→ Prompt
Copy the lines below exactly, starting at the line that contains "Build a gazetteer for the" and stopping after the last line, and include no other lines.

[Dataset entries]
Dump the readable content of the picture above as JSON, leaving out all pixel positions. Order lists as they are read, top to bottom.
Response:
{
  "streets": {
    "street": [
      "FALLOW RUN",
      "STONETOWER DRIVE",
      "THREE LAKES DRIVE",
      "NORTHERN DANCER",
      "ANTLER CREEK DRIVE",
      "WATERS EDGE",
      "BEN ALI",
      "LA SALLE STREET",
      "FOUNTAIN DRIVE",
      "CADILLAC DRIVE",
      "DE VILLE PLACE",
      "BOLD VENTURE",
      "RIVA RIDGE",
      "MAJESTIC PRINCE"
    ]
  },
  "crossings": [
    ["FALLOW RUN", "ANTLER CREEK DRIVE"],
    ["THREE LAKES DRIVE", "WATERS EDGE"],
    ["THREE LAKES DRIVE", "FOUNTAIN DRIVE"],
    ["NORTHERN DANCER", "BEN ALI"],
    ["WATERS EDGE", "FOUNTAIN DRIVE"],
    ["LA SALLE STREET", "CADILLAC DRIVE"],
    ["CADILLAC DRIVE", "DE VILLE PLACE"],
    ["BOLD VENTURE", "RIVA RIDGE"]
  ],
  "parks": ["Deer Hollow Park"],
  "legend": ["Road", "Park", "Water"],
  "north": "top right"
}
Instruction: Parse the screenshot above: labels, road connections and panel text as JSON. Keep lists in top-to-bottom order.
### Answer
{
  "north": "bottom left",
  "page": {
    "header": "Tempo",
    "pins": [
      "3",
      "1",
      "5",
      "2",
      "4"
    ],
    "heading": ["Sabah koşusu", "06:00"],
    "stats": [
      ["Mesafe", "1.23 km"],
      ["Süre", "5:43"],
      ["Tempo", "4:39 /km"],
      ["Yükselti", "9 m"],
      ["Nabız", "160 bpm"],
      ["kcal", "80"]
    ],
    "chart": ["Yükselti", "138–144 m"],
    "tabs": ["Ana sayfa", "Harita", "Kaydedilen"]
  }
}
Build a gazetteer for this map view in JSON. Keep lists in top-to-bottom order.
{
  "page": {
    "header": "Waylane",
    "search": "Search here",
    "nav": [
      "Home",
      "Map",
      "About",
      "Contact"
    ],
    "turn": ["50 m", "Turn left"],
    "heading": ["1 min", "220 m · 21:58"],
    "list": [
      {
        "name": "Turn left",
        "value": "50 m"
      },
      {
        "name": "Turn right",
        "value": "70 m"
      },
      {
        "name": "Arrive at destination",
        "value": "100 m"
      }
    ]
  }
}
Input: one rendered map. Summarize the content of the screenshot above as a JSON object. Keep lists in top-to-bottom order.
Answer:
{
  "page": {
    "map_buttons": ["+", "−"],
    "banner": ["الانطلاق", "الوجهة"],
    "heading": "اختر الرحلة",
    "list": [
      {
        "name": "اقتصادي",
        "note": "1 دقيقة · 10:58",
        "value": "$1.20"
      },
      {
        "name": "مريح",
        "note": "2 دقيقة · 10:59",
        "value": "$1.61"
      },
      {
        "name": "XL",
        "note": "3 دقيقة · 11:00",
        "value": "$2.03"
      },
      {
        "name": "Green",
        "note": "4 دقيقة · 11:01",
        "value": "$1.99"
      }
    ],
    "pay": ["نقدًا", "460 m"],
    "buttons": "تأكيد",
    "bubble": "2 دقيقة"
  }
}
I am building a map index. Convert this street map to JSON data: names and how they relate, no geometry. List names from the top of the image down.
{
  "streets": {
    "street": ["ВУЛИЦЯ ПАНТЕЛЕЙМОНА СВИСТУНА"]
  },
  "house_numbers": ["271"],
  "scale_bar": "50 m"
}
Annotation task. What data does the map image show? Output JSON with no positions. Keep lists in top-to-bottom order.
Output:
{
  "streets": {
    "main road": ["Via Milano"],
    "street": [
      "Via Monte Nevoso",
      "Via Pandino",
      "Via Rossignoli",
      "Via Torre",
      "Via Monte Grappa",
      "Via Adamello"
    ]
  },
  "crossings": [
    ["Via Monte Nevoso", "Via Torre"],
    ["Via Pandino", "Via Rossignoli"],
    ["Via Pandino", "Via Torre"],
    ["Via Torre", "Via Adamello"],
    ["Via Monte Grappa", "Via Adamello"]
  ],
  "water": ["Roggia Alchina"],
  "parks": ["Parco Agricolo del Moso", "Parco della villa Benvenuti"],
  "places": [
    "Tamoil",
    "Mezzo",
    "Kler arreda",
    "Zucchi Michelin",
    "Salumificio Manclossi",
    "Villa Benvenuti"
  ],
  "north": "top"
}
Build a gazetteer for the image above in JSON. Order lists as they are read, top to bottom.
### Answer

→ Answer for the task
Build a gazetteer for the image above in JSON. Order lists as they are read, top to bottom.
### Answer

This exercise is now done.